Speaker
Description
The detection of gravitational wave (GW) signals from merging stellar compact binary objects by aLIGO starts a new era of gravitational wave astronomy. The cosmic stellar compact binaries in their inspiral-merger-ringdown stages radiate GWs in the low-, middle- and high-frequency ($10^{-3}$-$10^{-1}$-$1000$ Hz) bands and produce a stochastic GW background (GWB), which is an important scientific target for the low-frequency (e.g. LISA/Taiji/TianQin) and high-frequency (e.g. aLIGO/Virgo/KAGRA/ET/CE) GW detectors. The multiband observations of the compact binaries provide us more information about their intrinsic physical properties and extrinsic configuration parameters compared to single-band observations.

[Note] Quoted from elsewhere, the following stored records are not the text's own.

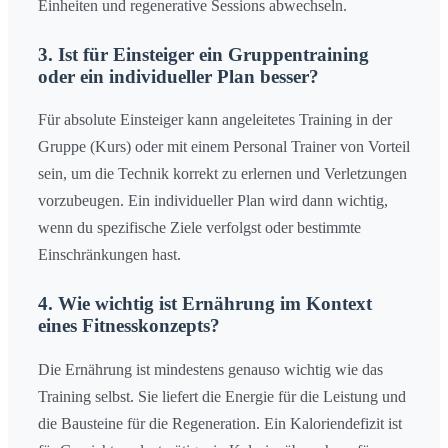
Einheiten und regenerative Sessions abwechseln.
3. Ist für Einsteiger ein Gruppentraining
oder ein individueller Plan besser?
Für absolute Einsteiger kann angeleitetes Training in der
Gruppe (Kurs) oder mit einem Personal Trainer von Vorteil
sein, um die Technik korrekt zu erlernen und Verletzungen
vorzubeugen. Ein individueller Plan wird dann wichtig,
wenn du spezifische Ziele verfolgst oder bestimmte
Einschränkungen hast.
4. Wie wichtig ist Ernährung im Kontext
eines Fitnesskonzepts?
Die Ernährung ist mindestens genauso wichtig wie das
Training selbst. Sie liefert die Energie für die Leistung und
die Bausteine für die Regeneration. Ein Kaloriendefizit ist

We investigate the effect on the GWB from the eccentric stellar compact binaries originated from different formation channels and the prospects of multiband observations by combining the low-, middle-, and high-frequency observations all together.
We estimate the GWB from both dynamically formed BBHs in dense stellar environment and those BBHs formed from the evolution of massive binary stars (EMBS) channel in the field, and the binary neutron stars originated from the EMBS channel. We find that the eccentric stellar compact binaries may influence the shape of GWB energy density spectrum at the low-frequency band. The eccentric stellar compact binaries form a double power law GWB, which is different from the one with canonical power index $2/3$ predicated from circular ones. The model with large fraction of highly eccentric dynamically formed BBHs predicates the GWB with large deviation from $2/3$ at the low-frequency band. We also predict that LISA, Taiji, and TianQin may detect the GWB with signal-to-noise ratio ($\rho$) $\geq 274$, $255$, and $21$ under $5$ years observations. Besides, we estimate the detectability and parameter estimation accuracy of BBHs in low-frequency band, middle-frequency band, and multiband observations. Combing the low-frequency (LISA-Taiji network, i.e., LT) and middle- frequency (AMIGO) band observations, LT-AMIGO will detect $5−33$ multiband BBHs, which are BBHs with $\rho \geq 5$ in both LT and AMIGO bands. The multiband observations will improve the estimation of localization and other parameter measurement precision for multiband BBHs. For example, compared with LT/AMIGO/ET-CE, LT- AMIGO-ET-CE may improve the localization by a factor ∼ $10^5$/$10^6$/$10^2$ and the redshifted chirp mass mea- surement precision by a factor ∼ $100$/$15$/$4$. The high precision of localizations and luminosity distance measurements for some BBHs via the LT-AMIGO-ET-CE multiband observations may help to identify their host galaxies directly from GW observations.